* [Selection]
[start]
On Black Magnolias: A Literary Journal
To my knowledge, we have not had a critical survey of
African American literary magazines since 1979, the year Abby Arthur Johnson
and Ronald Maberry Johnson published the seminal Propaganda and Aesthetics: The Literary Politics of Afro-American
Magazines in the Twentieth Century. Aesthetics, propaganda, and the rise,
fall, and rebirth of magazines and human consciousness are vexed topics. A few of us do want to know how magazines
have functioned since the 1980s, and we might ask, for example, how Black Magnolias has influenced thinking
since the turn of the century. Discovering an answer requires use of an array
of research procedures.
One might argue Black
Magnolias: A Literary Journal is an exemplar of Black South differentness. Is
that differentness located in the style and content of what the editor chose to
publish; in the expectations of the journal’s readers; in both? Evidence
regarding such commerce in values is largely digital --- emails to and from the
editor, a review on Newpages.com, comments on various blogsites. The relative
absence of print documents demands skills in using printable documents, skills
yet emerging within the nascent fields of digital humanities. The current state
of African American literary sociology is less than helpful in trying to
confirm one’s intuitions.
Founded in 2001 by
Monica Taylor-McInnis and C. Liegh McInnis, Black
Magnolias has been a forum for writers who bring diverse cultural
assumptions and rhetorical skills to the act and art of writing. Under the
editorial guidance of C. Liegh McInnis, the journal has acquired regional,
national and international recognition. While these facts may be more apparent
than facts regarding “differentness,” interpretation is still limited to
intelligent guessing. Comparison of Black
Magnolias with similar journals is essential for obtaining what can count
as knowledge. Much time is required to do the focused research and construct
better explanations than are currently available in general discussions of
literary politics.
[end]
* [Tasks and exercises]
a) For the essay on Black Magnolias, decide whether each statement agrees with it, answering yes or no and quoting the words that settle it: (i) Black Magnolias was founded in 2001; (ii) evidence about the journal's exchange of values is mostly in print; (iii) Propaganda and Aesthetics appeared in 1979.
b) Extend the essay on Black Magnolias with a few more sentences that pick up after its final one.
The data that comes next is drawn from a separate source.

* [Data segment]
[start]
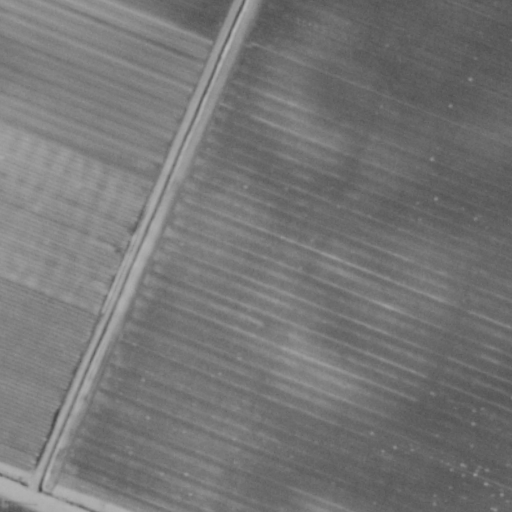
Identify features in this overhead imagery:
crop: (256, 256)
[end]
* [Exercise answers]
a)
(i) Yes: "Founded in 2001 by Monica Taylor-McInnis and C. Liegh McInnis"
(ii) No: "Evidence regarding such commerce in values is largely digital"
(iii) Yes: "since 1979, the year Abby Arthur Johnson and Ronald Maberry Johnson published the seminal Propaganda and Aesthetics"

b)
It is a matter of raw common sense that writers published
in Black Magnolias 1.1 (Winter
2001-2002) through 8.2 (Summer 2014) are indebted to C. Liegh McInnis for how
he has placed them in the Zeitgeist
of the 21st century. He has sacrificed much of his own career as a
poet, fiction writer, and literary/cultural critic in order to serve a higher human
good in the philosophical sense of “good.” He has quarreled endlessly with
himself about the ethics of publishing, as he sought to balance his heavy
teaching duties at Jackson State University with the equally heavy obligations
of exercising integrity as an editor. Such uneasy waltzing is usually not
accounted for in literary histories. It should
be acknowledged, however, in African American literary history if only
to witness how faithfully as a writer McInnis has honored imperatives set forth
by Margaret Walker in her essays regarding African American humanistic responsibilities.
The publication of Black
Magnolias 8.2 is the turning point which provides an opportunity for
acknowledgement. Both the journal and McInnis are entering an unspecified
period of meaningful hibernation. I hasten to note that McInnis’s reasons for
retreat into reflective solitude are more genuine and noble than those of the
nameless narrator in Ellison’s Invisible
Man. We might read or reread the 30 issues of Black Magnolias from 2001 to 2014 as a gesture of securing memory
of what McInnis has contributed to the totality of African American literary
enterprises, securing memory of his gifts to humanity. He has earned to right
to renew himself in solitude.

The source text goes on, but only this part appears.